| WHAT NEEDS TO BE DONE |
When you reach the line that contains "местный бюджет, 2023: 31758.5 -> 38000" in the data below, start reproducing lines exactly, and stop after the line that contains "Day 14: 10 -> 11".

▬▬▬

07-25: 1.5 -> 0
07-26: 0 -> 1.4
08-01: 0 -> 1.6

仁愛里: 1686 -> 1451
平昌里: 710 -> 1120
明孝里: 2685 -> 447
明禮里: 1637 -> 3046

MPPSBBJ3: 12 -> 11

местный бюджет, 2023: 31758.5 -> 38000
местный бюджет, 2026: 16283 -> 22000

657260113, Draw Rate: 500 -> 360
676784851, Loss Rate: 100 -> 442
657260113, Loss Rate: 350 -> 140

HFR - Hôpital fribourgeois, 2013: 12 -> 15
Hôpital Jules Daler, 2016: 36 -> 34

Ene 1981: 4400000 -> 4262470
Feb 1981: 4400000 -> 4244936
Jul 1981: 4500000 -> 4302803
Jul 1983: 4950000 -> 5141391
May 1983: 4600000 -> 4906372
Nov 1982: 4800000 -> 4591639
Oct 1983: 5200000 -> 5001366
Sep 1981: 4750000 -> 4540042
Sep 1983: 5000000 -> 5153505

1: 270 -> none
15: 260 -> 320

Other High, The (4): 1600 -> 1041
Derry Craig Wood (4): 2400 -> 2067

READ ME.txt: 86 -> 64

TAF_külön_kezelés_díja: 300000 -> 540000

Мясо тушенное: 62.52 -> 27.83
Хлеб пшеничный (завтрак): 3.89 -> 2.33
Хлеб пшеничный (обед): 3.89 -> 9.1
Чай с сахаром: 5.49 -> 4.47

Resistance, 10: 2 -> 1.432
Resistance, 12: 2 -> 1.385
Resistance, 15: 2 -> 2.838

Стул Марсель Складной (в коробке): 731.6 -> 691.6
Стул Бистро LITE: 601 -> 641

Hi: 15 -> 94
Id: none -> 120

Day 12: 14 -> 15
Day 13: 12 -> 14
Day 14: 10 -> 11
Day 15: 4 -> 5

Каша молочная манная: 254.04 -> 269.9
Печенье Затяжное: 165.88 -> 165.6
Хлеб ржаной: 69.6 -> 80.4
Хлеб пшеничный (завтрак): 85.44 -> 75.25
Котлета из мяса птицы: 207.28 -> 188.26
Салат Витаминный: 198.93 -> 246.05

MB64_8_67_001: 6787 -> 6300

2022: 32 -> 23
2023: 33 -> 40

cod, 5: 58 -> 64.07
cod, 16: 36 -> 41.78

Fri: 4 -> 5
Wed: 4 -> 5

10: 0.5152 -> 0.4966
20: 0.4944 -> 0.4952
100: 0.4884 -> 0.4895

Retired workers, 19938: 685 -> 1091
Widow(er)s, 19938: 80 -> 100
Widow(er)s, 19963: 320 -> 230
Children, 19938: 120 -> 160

▬▬▬

| WRITTEN RESPONSE |
местный бюджет, 2023: 31758.5 -> 38000
местный бюджет, 2026: 16283 -> 22000

657260113, Draw Rate: 500 -> 360
676784851, Loss Rate: 100 -> 442
657260113, Loss Rate: 350 -> 140

HFR - Hôpital fribourgeois, 2013: 12 -> 15
Hôpital Jules Daler, 2016: 36 -> 34

Ene 1981: 4400000 -> 4262470
Feb 1981: 4400000 -> 4244936
Jul 1981: 4500000 -> 4302803
Jul 1983: 4950000 -> 5141391
May 1983: 4600000 -> 4906372
Nov 1982: 4800000 -> 4591639
Oct 1983: 5200000 -> 5001366
Sep 1981: 4750000 -> 4540042
Sep 1983: 5000000 -> 5153505

1: 270 -> none
15: 260 -> 320

Other High, The (4): 1600 -> 1041
Derry Craig Wood (4): 2400 -> 2067

READ ME.txt: 86 -> 64

TAF_külön_kezelés_díja: 300000 -> 540000

Мясо тушенное: 62.52 -> 27.83
Хлеб пшеничный (завтрак): 3.89 -> 2.33
Хлеб пшеничный (обед): 3.89 -> 9.1
Чай с сахаром: 5.49 -> 4.47

Resistance, 10: 2 -> 1.432
Resistance, 12: 2 -> 1.385
Resistance, 15: 2 -> 2.838

Стул Марсель Складной (в коробке): 731.6 -> 691.6
Стул Бистро LITE: 601 -> 641

Hi: 15 -> 94
Id: none -> 120

Day 12: 14 -> 15
Day 13: 12 -> 14
Day 14: 10 -> 11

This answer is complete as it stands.